Regarding the practice dimension, our results revealed room for improvement in certain aspects of DVT prevention practice among orthopedic, vascular surgery, and anesthesiology doctors. While a notable proportion reported adhering to the latest guidelines on DVT prevention, there were areas of concern. For instance, professional training on DVT prevention was received by a minority of orthopedic, vascular surgery, and anesthesiology doctors, suggesting a potential gap in education and training opportunities. In order to address these, healthcare institutions should prioritize ongoing professional development programs and provide opportunities for orthopedic, vascular surgery, and anesthesiology doctors to receive specialized training in DVT prevention. Emphasizing the importance of patient education and involving patients in the prevention process can lead to better adherence to preventive measures. Moreover, promoting interdisciplinary teamwork and communication among healthcare professionals can enhance the implementation of evidence-based DVT prevention practices42,43. Continuing education is essential to strengthen the KAP toward DVT and could take various forms tailored to the needs and the target audience, including lectures, podcasts, interactive websites, and discussions. Since DVT is relevant to several medical specialties and categories of healthcare providers, multidisciplinary education activities should be encouraged to allow the participants to share different views. Future studies should aim at designing, implementing, and evaluating education and training interventions for healthcare providers in China. Such interventions could also be exported to other countries in similar situations.

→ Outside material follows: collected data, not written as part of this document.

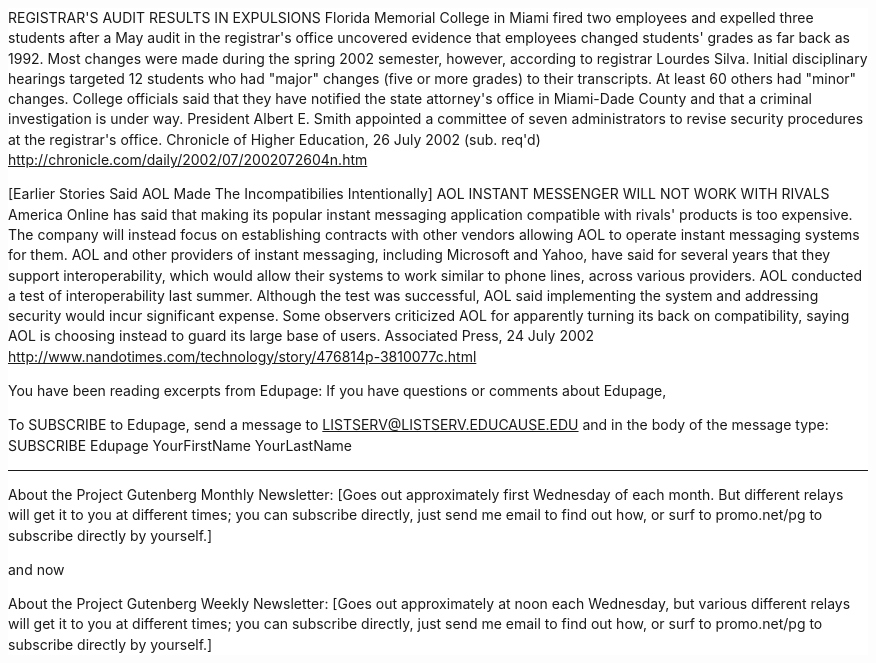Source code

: REGISTRAR'S AUDIT RESULTS IN EXPULSIONS
Florida Memorial College in Miami fired two employees and expelled
three students after a May audit in the registrar's office uncovered
evidence that employees changed students' grades as far back as 1992.
Most changes were made during the spring 2002 semester, however,
according to registrar Lourdes Silva. Initial disciplinary hearings
targeted 12 students who had "major" changes (five or more grades) to
their transcripts. At least 60 others had "minor" changes. College
officials said that they have notified the state attorney's office in
Miami-Dade County and that a criminal investigation is under way.
President Albert E. Smith appointed a committee of seven administrators
to revise security procedures at the registrar's office.
Chronicle of Higher Education, 26 July 2002 (sub. req'd)
http://chronicle.com/daily/2002/07/2002072604n.htm

[Earlier Stories Said AOL Made The Incompatibilies Intentionally]
AOL INSTANT MESSENGER WILL NOT WORK WITH RIVALS
America Online has said that making its popular instant messaging
application compatible with rivals' products is too expensive. The
company will instead focus on establishing contracts with other vendors
allowing AOL to operate instant messaging systems for them. AOL and
other providers of instant messaging, including Microsoft and Yahoo,
have said for several years that they support interoperability, which
would allow their systems to work similar to phone lines, across
various providers. AOL conducted a test of interoperability last
summer. Although the test was successful, AOL said implementing the
system and addressing security would incur significant expense. Some
observers criticized AOL for apparently turning its back on
compatibility, saying AOL is choosing instead to guard its large base
of users.
Associated Press, 24 July 2002
http://www.nandotimes.com/technology/story/476814p-3810077c.html


You have been reading excerpts from Edupage:
If you have questions or comments about Edupage,

To SUBSCRIBE to Edupage, send a message to
LISTSERV@LISTSERV.EDUCAUSE.EDU
and in the body of the message type:
SUBSCRIBE Edupage YourFirstName YourLastName

***

About the Project Gutenberg Monthly Newsletter:
[Goes out approximately first Wednesday of each month.  But
different relays will get it to you at different times; you
can subscribe directly, just send me email to find out how,
or surf to promo.net/pg to subscribe directly by yourself.]

and now

About the Project Gutenberg Weekly Newsletter:
[Goes out approximately at noon each Wednesday, but various
different relays will get it to you at different times; you
can subscribe directly, just send me email to find out how,
or surf to promo.net/pg to subscribe directly by yourself.]
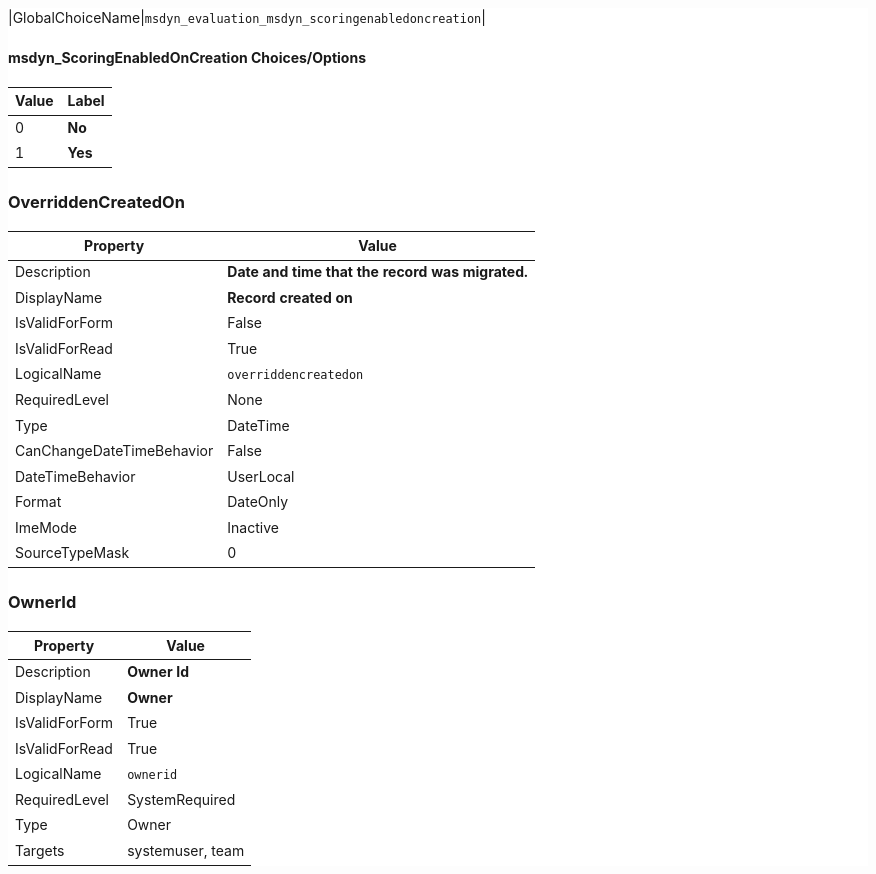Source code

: |GlobalChoiceName|`msdyn_evaluation_msdyn_scoringenabledoncreation`|

#### msdyn_ScoringEnabledOnCreation Choices/Options

|Value|Label|
|---|---|
|0|**No**|
|1|**Yes**|

### <a name="BKMK_OverriddenCreatedOn"></a> OverriddenCreatedOn

|Property|Value|
|---|---|
|Description|**Date and time that the record was migrated.**|
|DisplayName|**Record created on**|
|IsValidForForm|False|
|IsValidForRead|True|
|LogicalName|`overriddencreatedon`|
|RequiredLevel|None|
|Type|DateTime|
|CanChangeDateTimeBehavior|False|
|DateTimeBehavior|UserLocal|
|Format|DateOnly|
|ImeMode|Inactive|
|SourceTypeMask|0|

### <a name="BKMK_OwnerId"></a> OwnerId

|Property|Value|
|---|---|
|Description|**Owner Id**|
|DisplayName|**Owner**|
|IsValidForForm|True|
|IsValidForRead|True|
|LogicalName|`ownerid`|
|RequiredLevel|SystemRequired|
|Type|Owner|
|Targets|systemuser, team|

This study has its limitations. Firstly, the data were collected from limited institutions within a specific geographical area, which may limit the generalizability of the findings to a broader population. A response bias due to available time is possible, possibly preventing physicians with more busy schedules from participating in the study. In addition, the limited geographical representativeness could lead to bias due to local practices, policies, and available medical resources. Secondly, this study was cross-sectional, preventing the analysis of causality. The study relied on self-reported responses from orthopedic, vascular surgery, and anesthesiology doctors, which may introduce response bias and potential overestimation of knowledge, attitude, and practice related to DVT prevention. Finally, the impact of the medical faculty experience on the KAP of the physicians was not evaluated in the present study. Future research should expand multi-center data collection across diverse regions, conduct longitudinal studies to assess causality, and systematically evaluate more comprehensive demographic information, such as the impact of medical faculty experience on clinical practices.

Conclusions

In conclusion, this study found that orthopedic, vascular surgery, and anesthesiology doctors exhibited adequate knowledge, positive attitude, and proactive practice concerning DVT prevention in surgical patients. Based on these findings, it is recommended that healthcare institutions continue to support and enhance the knowledge and practice related to DVT prevention in orthopedic surgery, with a particular focus on reinforcing positive attitudes and considering department-specific training to further improve patient care and outcomes.